Qu'est-ce que la culture in-vitro chez l'humain ?

La culture in vitro cellulaire chez l'être humain :

Prenons le cas du liquide amniotique :

   La grosesse, dans la plupart des cas et heureusement, se déroule sans le moindre souci. Cependant, certains problèmes peuvent être décelés par les échographies. Une consultation chez un médecin en génétique est alors recommandée par le médecin traitant ou par le gynécologue. 

   Le docteur peut alors conseiller une amniocentèse : un prélevement du liquide amniotique dans lequel baigne le foetus. En effet, on retrouve des cellules du bébé en suspension dans ce liquide. Le liquide amniotique est donc prélevé et envoyé en laboratoire.

   Ces cellules sont ensuite mises en culture selon deux méthodes : la méthode longue et la méthode courte. Pour réaliser la méthode courte, on prélève une grande partie du liquide pour ensuite le mélanger à un milieu de culture. Le tout est placé sur des lames de verre (le plus souvent, on réalise deux mises en culture avec deux milieux de culture différents). Les cellules vont se déposer sur la lame de verre puis commencer à se multiplier. Au bout de huit à dix jours, on obtient un tapis cellulaire apte à être manipulé.

   Au bout de dix jours, on procède à l'arrêt des cultures. Pour cela, on injecte de la colchicine dans le mileu de culture. Ce produit, pouvant être toxique à forte dose, bloque les fuseaux cellulaires responsables de la migration des chromatides. Ainsi, on obtient un maximum de cellule en métaphase : les chromosomes sont pelotonnés au maximum et sont alignés dans un même plan équatorial. 

   Le contenu des lamelles de verre est ensuite transféré dans des tubes coniques non stériles puis centrifugé à 1600 tours par minute. On aspire ensuite le surnageant (le liquide se trouvant au-dessus du culot). On dissout de nouveau le culot cellulaire dans une solution provoquant un choc hypotonique. Cette solution très concentrée va entrainer des mouvements d'eau vers l'intérieur de la cellule.

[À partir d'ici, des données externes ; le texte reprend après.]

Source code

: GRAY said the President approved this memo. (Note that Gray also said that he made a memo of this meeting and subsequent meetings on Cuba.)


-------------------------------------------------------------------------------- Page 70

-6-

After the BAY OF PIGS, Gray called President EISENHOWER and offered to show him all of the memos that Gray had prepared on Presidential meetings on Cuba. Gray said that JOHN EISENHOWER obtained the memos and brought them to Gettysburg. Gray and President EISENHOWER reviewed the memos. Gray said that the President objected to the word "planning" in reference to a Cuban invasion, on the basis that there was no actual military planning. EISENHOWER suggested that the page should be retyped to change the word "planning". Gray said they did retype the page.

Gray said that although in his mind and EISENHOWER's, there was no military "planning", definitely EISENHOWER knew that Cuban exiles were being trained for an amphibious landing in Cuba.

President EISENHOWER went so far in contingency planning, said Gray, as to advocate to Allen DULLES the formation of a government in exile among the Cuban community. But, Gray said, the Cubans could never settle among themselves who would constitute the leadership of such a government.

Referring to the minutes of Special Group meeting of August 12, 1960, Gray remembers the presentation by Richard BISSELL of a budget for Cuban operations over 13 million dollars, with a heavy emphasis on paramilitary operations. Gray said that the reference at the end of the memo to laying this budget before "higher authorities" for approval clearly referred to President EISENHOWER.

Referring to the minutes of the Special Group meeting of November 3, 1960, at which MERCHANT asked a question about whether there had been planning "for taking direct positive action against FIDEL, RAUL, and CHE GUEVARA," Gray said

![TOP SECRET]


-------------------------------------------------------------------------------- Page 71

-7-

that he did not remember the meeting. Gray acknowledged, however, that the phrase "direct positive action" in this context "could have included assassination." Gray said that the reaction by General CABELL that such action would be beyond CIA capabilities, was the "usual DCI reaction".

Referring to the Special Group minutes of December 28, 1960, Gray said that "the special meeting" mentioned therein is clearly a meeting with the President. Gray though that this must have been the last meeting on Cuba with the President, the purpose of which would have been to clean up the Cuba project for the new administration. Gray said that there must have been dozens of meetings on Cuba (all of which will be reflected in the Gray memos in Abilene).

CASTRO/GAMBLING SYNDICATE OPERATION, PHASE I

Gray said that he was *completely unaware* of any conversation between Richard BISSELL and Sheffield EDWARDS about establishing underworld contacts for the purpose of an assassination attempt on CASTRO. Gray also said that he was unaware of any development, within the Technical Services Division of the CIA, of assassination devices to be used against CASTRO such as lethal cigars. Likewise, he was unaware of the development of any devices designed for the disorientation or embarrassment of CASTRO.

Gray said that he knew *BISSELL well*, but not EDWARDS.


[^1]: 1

Celle-ci va gonfler ce qui va entrainer une fragilisation de la membrane.

   Les tubes sont laissés vingt minutes dans une étuve à 37°C. Ils sont ensuite centrifugés afin de récupérer le culot cellulaire et éliminer la solution du choc. Cette solution est remplacée par un fixateur composé de trois volumes d'éthanol (de l'alcool) et d'un volume d'acide acétique. Ce fixateur a pour but de fragiliser au maximum la membrane cellulaire et nucléaire.

   La dernière étape consiste à laisser tomber quelques gouttes de la solution obtenue sur une lame de microscope. Cette chute et l'étalage brusque sur la lame entraîne l'éclatement du noyau des cellules. Les chromosomes sont donc extraits du noyau et peuvent être photographiés puis classifiés afin de former un caryotype.

   La technique longue, quant à elle, est une sauvergarde de l'échantillon. Cela correspond à la mise en culture des cellules dans le tube dans lequel l'échantillon a été prélevé. En effet, lorsque l'on réalise les prélèvement pour la technique courte, on laisse un peu de liquide amniotique dans le tube. Il suffit donc de rajouter du milieu de culture dans le tube pour mettre en culture les cellules. Cette technique est dite longue car le dépot et la fixation des cellules dans les tubes de plastique sont beaucoup plus longs que sur les plaques de verre (deux à trois semaines au lieu de dix jours). Cette technique permet de réaliser une deuxième préparation pour caryotype si la technique rapide n'est pas satisfaisante ; elle permet également la congélation des échantillons pour de futures analyses. Si la technique rapide est suffisante, cette seconde technique peut ne pas être utilisée et jetée.